Campeão regional e virtualmente qualificado, técnico português Daniel Neri ganha projeção no Brasil
Vice-líder do Grupo A3 do nacional, a equipa vem embalada pela conquista de um título inédito: pela primeira vez em 105 anos, um clube fora da capital (Salgueiro fica no do Sertão pernambucano, a 513 quilômetros da capital Recife), conseguiu ser campeã e quebrar a hegemonia das principais equipas da região.
Foi a primeira vez que um treinador europeu conquistou o campeonato de Pernambuco, estado tradicional do futebol brasileiro que atualmente tem uma equipa na Série A (o Sport Recife), além dos não menos tradicionais Náutico e Santa Cruz - este último, adversário da decisão nos penáltis. "Os campeonatos estaduais aqui no Brasil são centenários. São competições anteriores aos nacionais pela dimensão do país. Quem é europeu não entende a dinâmica, a grande rivalidade dentro dos estados", conta Daniel Neri Marinho, já plenamente adaptado ao país.

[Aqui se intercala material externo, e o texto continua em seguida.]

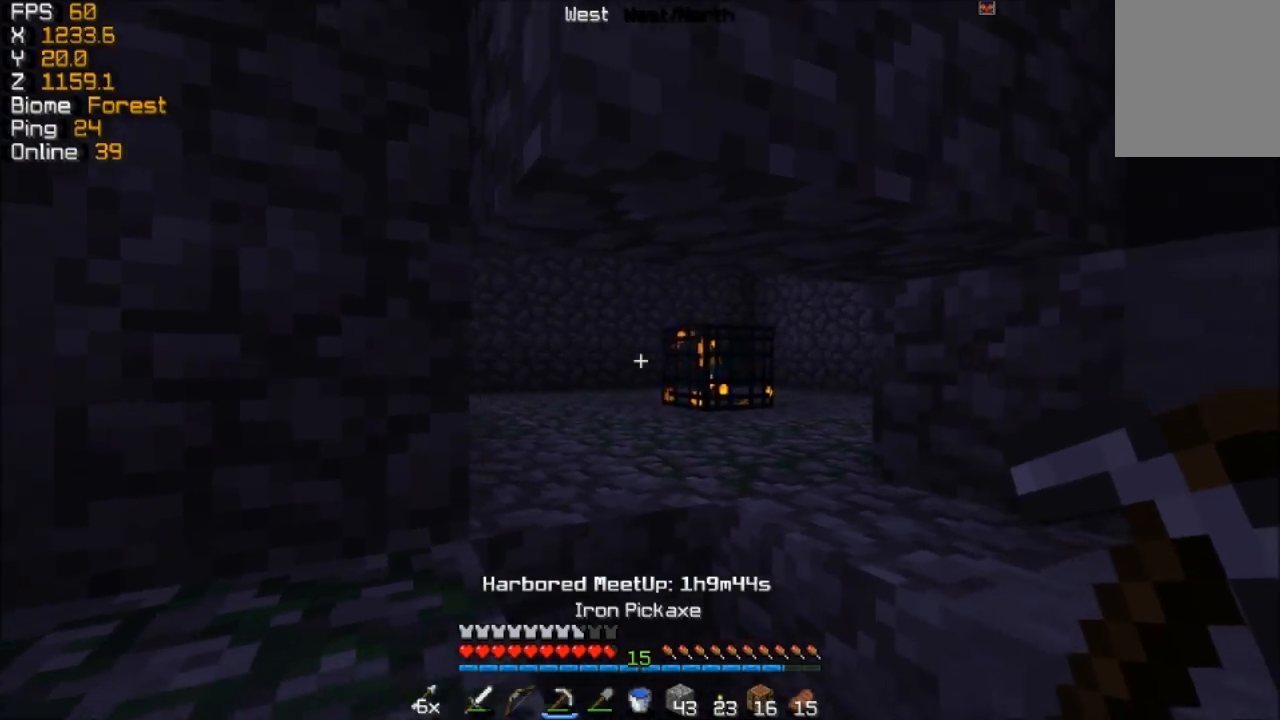
{"keys": ["s"], "mouse": [], "events": [[17, "w", "down"], [83, "d", "up"], [133, "w", "up"], [383, "s", "down"]]}
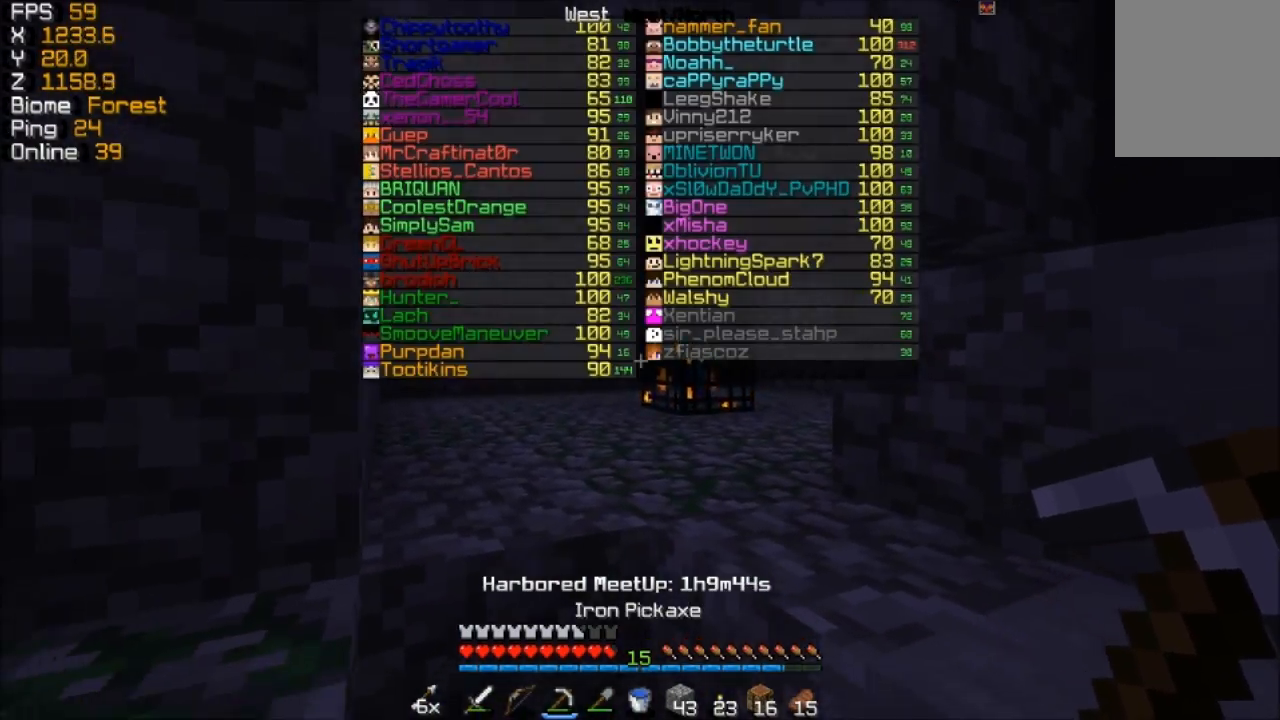
{"keys": ["a"], "mouse": [], "events": [[183, "a", "down"], [233, "s", "up"]]}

O caminho para a conquista do primeiro título da carreira não foi simples. Em Portugal, o treinador teve apenas experiências na formação do Progresso e do Dragon Force, ligado ao FC Porto. "Trabalhei por seis anos em cada um deles. O primeiro era uma equipa simples. No Dragon, eu fui treinador, coordenador e também estive na comissão de scouting observando jogadores internacionais, principalmente os brasileiros", disse.
Daniel Neri chegou no Brasil em 2013. "Sempre gostei do Brasil e recebi uma oportunidade para trabalhar e resolvi ir", revelou. Foi, então, treinar de sub-17 e sub-20 do Porto, de Caruaru (sítio de constante recrutamento do Rio Ave na década passada). Em destaque, foi contratado para o Sport Recife, onde também treinou as equipas sub-17 e, em seguida, a de sub-20. Campeão estadual nas categorias de base da equipa da capital, chegou a ser cogitado para o profissional, mas a sondagem não prosperou.
Em 2018, teve uma curta passagem pela equipa principal do Flamengo, não o famoso do Rio de Janeira em que o "mister" Jorge Jesus foi multicampeão, mas o primo menos conhecido, do interior de Pernambuco. Desiludido com a falta de estrutura para trabalhar, não ficou muito tempo. Em abril do ano seguinte, chegou ao Salgueiro, onde está até agora. Classificou a equipa para a segunda fase da Série D, mas acabou amargando a eliminação no primeiro "mata-mata".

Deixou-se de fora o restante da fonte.